In a 2008 study using MRI neuroimagine techniques employed the ANALYZE paradigm for data analysis in looking at part of the cortex and limbic system. They found in comparing just diagnosed BPD patients to healthy control patients no changes in the amygdala or hippocampus – which may seem slightly odd given the limbic system is associated with emotion, and BPD is characterized by a dysfunctional emotional regulation – but found a reduction of grey matter of the orbitofrontal cortex[15]. Alterations to the OFC seem to make sense because this is a brain region that does indeed help regulate emotion, some of the impulsivity challenges, sensitivity, etc[16]. However, the other key region to emotion seemed puzzling: they did find some volumetric differences in the limbic system counterparts, but did not find it to be a significant variation[15]. A more recent study found contrasting results. Still using MRI as the neuroimagining module, Richter and colleagues studies on the earliest presentations of borderline personality disorders in adolescent females, of clinical control groups (other psychologically impaired patients who did not have BPD), as well as in healthy controls (no mental health related deficiencies)[14]. They employed an analysis paradigm of FreeSurfer – which is said to be one of the most accurate programs of use this date compared to some older modules such as Voxel Based Morphometry (VBM) or Statistical Parameter Mapping 5 (SPM5) – and found that there was no significant in cortical thickness between BPD patients and others, but found a statistically significant increased size of the right amygdala in BPD, differences in the right and left hippocampus, and reductions in the right middle frontal gyrus, the orbital inferior frontal gyrus bilaterally, and the superior parietal gyrus bilaterally[14]. VBM was shown to previously confirm the 2008 revelation that there is a reduction in size of the left OFC, and even in the dorsolateral prefrontal cortex, but in this case did not show any limbic changes[14]. Other studies have additionally identified differences (again different studies revealing opposing volumetric findings) in the Anterior Cingulate Cortex of BPD patients compared to normal controls, and additionally have identified an abnormality within the natural Hypothalamic-Pituitary-Axis release of cortisol that could result in a maladaptive stress pattern to contribute to the onset of the disorder[2].

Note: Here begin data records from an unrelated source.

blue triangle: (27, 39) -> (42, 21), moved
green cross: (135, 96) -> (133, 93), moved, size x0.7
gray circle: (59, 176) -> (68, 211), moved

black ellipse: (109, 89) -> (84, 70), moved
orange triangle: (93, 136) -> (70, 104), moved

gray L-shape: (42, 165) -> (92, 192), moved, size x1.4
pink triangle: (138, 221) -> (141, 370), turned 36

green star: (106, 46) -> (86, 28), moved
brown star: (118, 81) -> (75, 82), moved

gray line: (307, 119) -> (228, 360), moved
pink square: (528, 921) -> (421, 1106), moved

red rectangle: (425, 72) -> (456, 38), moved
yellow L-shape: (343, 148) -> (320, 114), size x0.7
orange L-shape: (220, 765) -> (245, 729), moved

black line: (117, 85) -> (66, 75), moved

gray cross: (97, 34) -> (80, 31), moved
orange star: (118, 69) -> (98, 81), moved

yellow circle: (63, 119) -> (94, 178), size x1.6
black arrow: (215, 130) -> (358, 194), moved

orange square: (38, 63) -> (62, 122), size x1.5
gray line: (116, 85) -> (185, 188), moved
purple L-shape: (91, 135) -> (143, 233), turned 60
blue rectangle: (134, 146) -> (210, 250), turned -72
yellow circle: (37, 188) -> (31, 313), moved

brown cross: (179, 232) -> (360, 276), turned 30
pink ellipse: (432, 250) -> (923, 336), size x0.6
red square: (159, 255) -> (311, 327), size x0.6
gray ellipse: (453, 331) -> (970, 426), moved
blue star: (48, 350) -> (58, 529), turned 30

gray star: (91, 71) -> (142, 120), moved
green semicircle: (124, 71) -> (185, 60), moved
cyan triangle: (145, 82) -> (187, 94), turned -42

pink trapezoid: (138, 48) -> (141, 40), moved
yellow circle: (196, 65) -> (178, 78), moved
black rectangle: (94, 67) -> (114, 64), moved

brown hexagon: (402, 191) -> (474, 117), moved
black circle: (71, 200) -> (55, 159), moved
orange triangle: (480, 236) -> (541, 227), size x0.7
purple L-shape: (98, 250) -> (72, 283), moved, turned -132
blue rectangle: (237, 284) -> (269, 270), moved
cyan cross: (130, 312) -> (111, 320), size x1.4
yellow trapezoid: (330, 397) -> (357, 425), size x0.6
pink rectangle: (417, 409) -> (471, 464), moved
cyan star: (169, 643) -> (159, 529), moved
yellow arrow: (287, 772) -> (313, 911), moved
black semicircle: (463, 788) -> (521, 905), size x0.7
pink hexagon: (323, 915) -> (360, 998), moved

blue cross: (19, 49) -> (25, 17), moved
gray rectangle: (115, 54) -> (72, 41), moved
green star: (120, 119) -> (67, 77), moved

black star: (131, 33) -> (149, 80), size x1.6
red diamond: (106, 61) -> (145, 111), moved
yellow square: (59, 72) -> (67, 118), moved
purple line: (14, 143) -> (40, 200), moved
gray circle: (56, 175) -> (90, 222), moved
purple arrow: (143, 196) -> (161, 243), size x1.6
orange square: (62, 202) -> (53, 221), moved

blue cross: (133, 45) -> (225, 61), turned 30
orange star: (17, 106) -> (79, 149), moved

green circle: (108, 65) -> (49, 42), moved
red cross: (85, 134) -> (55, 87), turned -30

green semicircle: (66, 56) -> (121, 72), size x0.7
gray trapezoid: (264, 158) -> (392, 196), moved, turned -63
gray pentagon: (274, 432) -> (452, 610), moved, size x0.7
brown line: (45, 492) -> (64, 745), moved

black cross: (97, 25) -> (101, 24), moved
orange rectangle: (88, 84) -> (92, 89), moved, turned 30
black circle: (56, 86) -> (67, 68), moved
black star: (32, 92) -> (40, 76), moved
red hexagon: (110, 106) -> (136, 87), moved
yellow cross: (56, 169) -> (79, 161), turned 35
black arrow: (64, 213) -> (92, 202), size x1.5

While there are many neurological conflicts, the results to these studies clearly indicate two significant findings: it seems the BPD is caused not by one unique brain region or function, but rather by abnormalities found widespread throughout various brain regions. These adolescent studies help provide an explanation of what the brain is like at the onset of the disorder, and as of now it still remains entirely unclear if these neurological abnormalities were present all throughout a child’s life from birth, or if because of various environmental influences such as a childhood trauma, perhaps combined with the genetic influence of the 5-HTT region, that could result in the brain regions malfunctions, and then the development of BPD. Regardless, these regions are highly correlated to the onset of BPD in adolescent patients, and help complete the developmental profile thus far.